Quanto isso pesa na conta?
Para uma residência que consome 200 kWh por mês, a bandeira amarela representa cerca de R$ 3,77 adicionais na fatura. O valor varia conforme o consumo de cada família: quanto mais energia, maior o acréscimo.
Esta é a segunda vez seguida que a bandeira amarela é mantida. De janeiro a abril, os consumidores ficaram sob bandeira verde, sem cobrança adicional.
Por que a energia ficou mais cara?
A medida foi adotada por causa da diminuição do volume de chuvas na passagem do período chuvoso para o seco.

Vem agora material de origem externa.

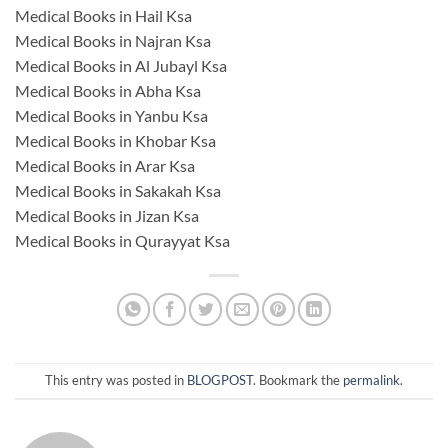
Medical Books in Hail Ksa
Medical Books in Najran Ksa
Medical Books in Al Jubayl Ksa
Medical Books in Abha Ksa
Medical Books in Yanbu Ksa
Medical Books in Khobar Ksa
Medical Books in Arar Ksa
Medical Books in Sakakah Ksa
Medical Books in Jizan Ksa
Medical Books in Qurayyat Ksa
This entry was posted in
BLOGPOST
. Bookmark the
permalink
.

Com menos água, cai a geração das hidrelétricas e o país precisa acionar usinas termelétricas, que têm custo de produção mais alto.
Esse custo extra é repassado às contas por meio da bandeira tarifária, mecanismo criado para sinalizar ao consumidor o momento de economizar.
A conta de luz entra no cálculo da inflação oficial, no grupo de habitação, que tem pressionado o índice de preços nos últimos meses.
Para reduzir o impacto, a recomendação dos especialistas é adotar hábitos de economia, como evitar o uso de aparelhos de alto consumo nos horários de pico.
A Aneel divulga a bandeira de cada mês com base nas condições de geração de energia do país.